A documentação oficial lista várias reações adversas relacionadas com o sistema imunitário. Estas incluem relatos de reações de hipersensibilidade graves (reações alérgicas) e efeitos na contagem de células sanguíneas, como o aumento de um tipo de glóbulos brancos chamado eosinofilia, conforme registado nos relatórios de reações adversas.


P: Como se sabe se o Rovantin está a funcionar conforme pretendido?

Os estudos clínicos medem a eficácia com base na resolução dos sinais e sintomas relacionados com a infeção específica. Um profissional de saúde é responsável por avaliar a resposta clínica do doente ao tratamento e determinar se o resultado pretendido está a ser alcançado.


P: Sabe-se se o Rovantin interage com suplementos à base de ervas?

Os documentos regulamentares não listam especificamente suplementos herbais comuns com interações conhecidas. No entanto, a rotulagem oficial do produto instrui rigorosamente os doentes a informarem os seus profissionais de saúde sobre todos os produtos administrados em simultâneo. Esta informação permite que o profissional de saúde avalie potenciais riscos de interações medicamentosas que possam afetar a absorção ou a eliminação do fármaco.


P: Qual é a diferença entre o funcionamento do Rovantin e o de outros fármacos da sua classe?

O Rovantin e todos os outros fármacos da classe das cefalosporinas partilham o mesmo mecanismo de ação central. Funcionam ligando-se através de uma ligação covalente a enzimas bacterianas específicas chamadas Proteínas de Ligação à Penicilina (PBPs) na parede celular bacteriana. As principais distinções entre eles relacionam-se geralmente com o seu espetro de atividade e estabilidade.


P: O Rovantin pode ser tomado com vitaminas ou suplementos minerais?

A rotulagem oficial do produto exige que os doentes informem o seu profissional de saúde sobre todos os outros suplementos que estejam a tomar, incluindo vitaminas e minerais. Isto assegura que o profissional possa avaliar qualquer potencial interação medicamentosa que possa afetar a absorção ou a eliminação de qualquer um dos produtos.


P: Quais são as razões mais comuns para os doentes interromperem o Rovantin?

A análise dos dados dos ensaios clínicos indica que as razões mais comuns para a descontinuação do medicamento estiveram relacionadas com efeitos secundários gastrointestinais. Especificamente, os doentes interromperam o tratamento com maior frequência devido a problemas como diarreia, náuseas e vómitos.


P: A lista de efeitos secundários nos documentos oficiais é exaustiva?

Os documentos oficiais incluem efeitos secundários recolhidos durante os ensaios clínicos e a experiência pós-comercialização.

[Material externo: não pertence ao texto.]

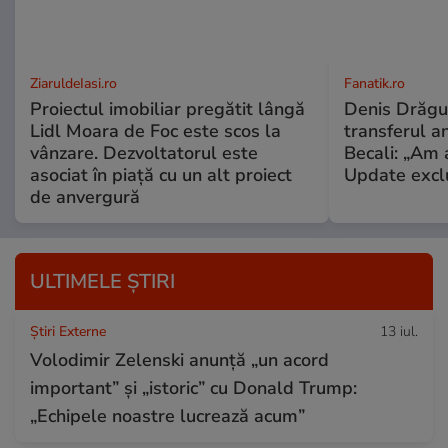
ZiaruldeIasi.ro
Fanatik.ro
Proiectul imobiliar pregătit lângă
Denis Drăguș
Lidl Moara de Foc este scos la
transferul an
vânzare. Dezvoltatorul este
Becali: „Am a
asociat în piață cu un alt proiect
Update excl
de anvergură
ULTIMELE ȘTIRI
Știri Externe
13 iul.
Volodimir Zelenski anunță „un acord
important” și „istoric” cu Donald Trump:
„Echipele noastre lucrează acum”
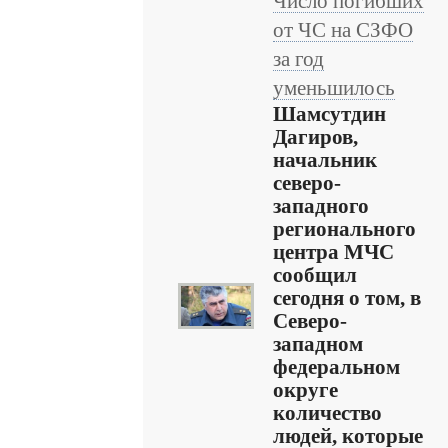
Число погибших
от ЧС на СЗФО
за год
уменьшилось
Шамсутдин
Дагиров,
начальник
северо-
западного
регионального
центра МЧС
сообщил
сегодня о том, в
Северо-
западном
федеральном
округе
количество
людей, которые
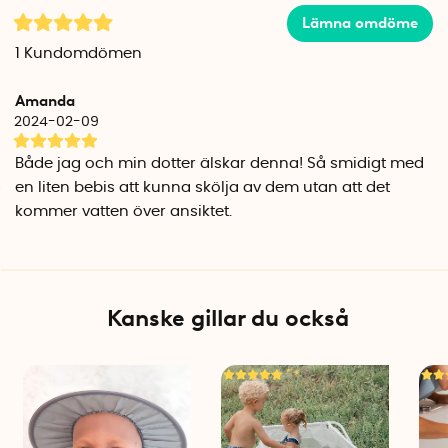
Längd: 70 cm
Lämna omdöme
Bredd: 9 cm
1
Kundomdömen
Höjd: 10 cm
Batterityp: 4 x AA (medföljer ej)
Amanda
Antal per förpackning: 1
2024-02-09
Lämpar sig för barn i åldern 0-24 månader
Både jag och min dotter älskar denna! Så smidigt med
en liten bebis att kunna skölja av dem utan att det
kommer vatten över ansiktet.
Kanske gillar du också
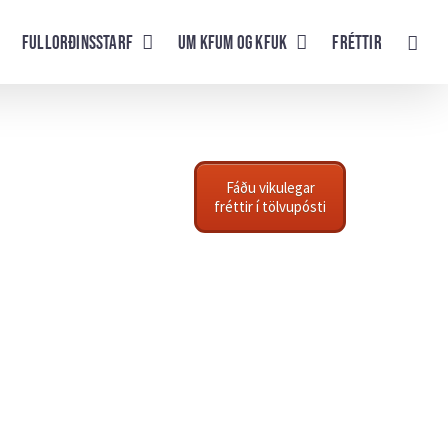
Fullorðinsstarf
UM KFUM og KFUK
Fréttir
Fáðu vikulegar
fréttir í tölvupósti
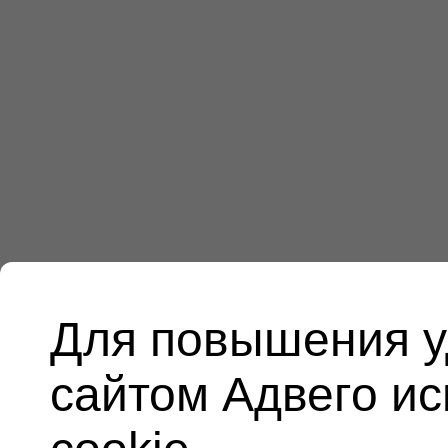
Для повышения у
сайтом Адвего и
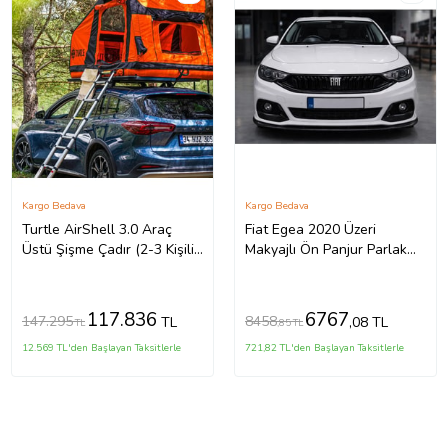
Kargo Bedava
Kargo Bedava
Turtle AirShell 3.0 Araç
Fiat Egea 2020 Üzeri
Üstü Şişme Çadır (2-3 Kişilik
Makyajlı Ön Panjur Parlak
Çadır)
Siyah LED’siz Sedan & HB
Uyumlu
117.836
6767
147.295
8458
TL
,08 TL
TL
,85 TL
12.569 TL'den Başlayan Taksitlerle
721,82 TL'den Başlayan Taksitlerle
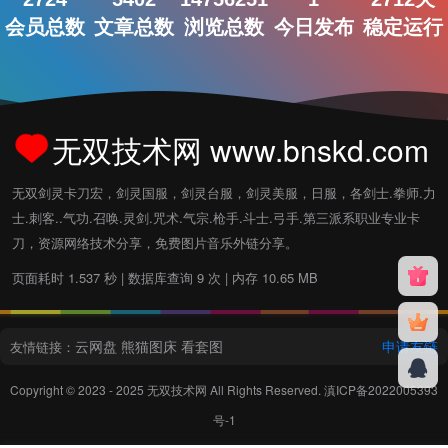
会员总数
文章总数
浏览总数
今日发布
稳定运行
无双技术网 www.bnskd.com
无双剑灵卡刀宏，剑灵国服，剑灵台服，剑灵美服，日服，各剑士.拳师.力
士.刺客..气功.召唤.灵剑.咒术.气宗.枪手.斗士.弓手.第三派系职业专业卡
刀，资源网络技术分享，免费图片音乐外链分享。
页面耗时 1.537 秒 | 数据库查询 9 次 | 内存 10.65 MB
云网盘
熊猫图床
看套图
申请友链
友情链接：
Copyright © 2023 - 2025
无双技术网
All Rights Reserved.
滇ICP备2022005393
号-1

Os documentos regulamentares declaram que algumas reações da experiência pós-comercialização são relatadas voluntariamente e que a lista de efeitos documentados é extensa, mas pode não incluir todos os eventos possíveis.

Como Rovantin deve ser armazenado e descartado?

Como Armazenar e Eliminar o Rovantin?

Armazenamento Adequado:

Os comprimidos de Rovantin (Cefpodoxima) e o pó seco para suspensão oral devem ser conservados à temperatura ambiente, protegidos da humidade excessiva, do calor e da luz direta, devendo ser mantidos fora do alcance das crianças.

Forma Farmacêutica Condição de Conservação
Comprimidos / Pó Seco Conservar à temperatura ambiente, longe da humidade e do calor.
Suspensão Reconstituída Conservar no frigorífico. Rejeite qualquer porção não utilizada após 14 dias (ou conforme indicado pelo farmacêutico).

Diretrizes de Eliminação:

Não coloque este medicamento no lixo doméstico nem o verta no cano do lavatório ou na sanita, a menos que receba instruções específicas para o fazer. O Rovantin não utilizado ou fora do prazo de validade deve ser eliminado de acordo com um programa de recolha de medicamentos, se disponível na sua área. Consulte o seu farmacêutico ou a empresa local de gestão de resíduos para obter informações sobre práticas de eliminação seguras. A eliminação correta ajuda a evitar a contaminação ambiental e a ingestão acidental.

Atenção! Sempre consulte um médico ou farmacêutico antes de usar pílulas ou medicamentos.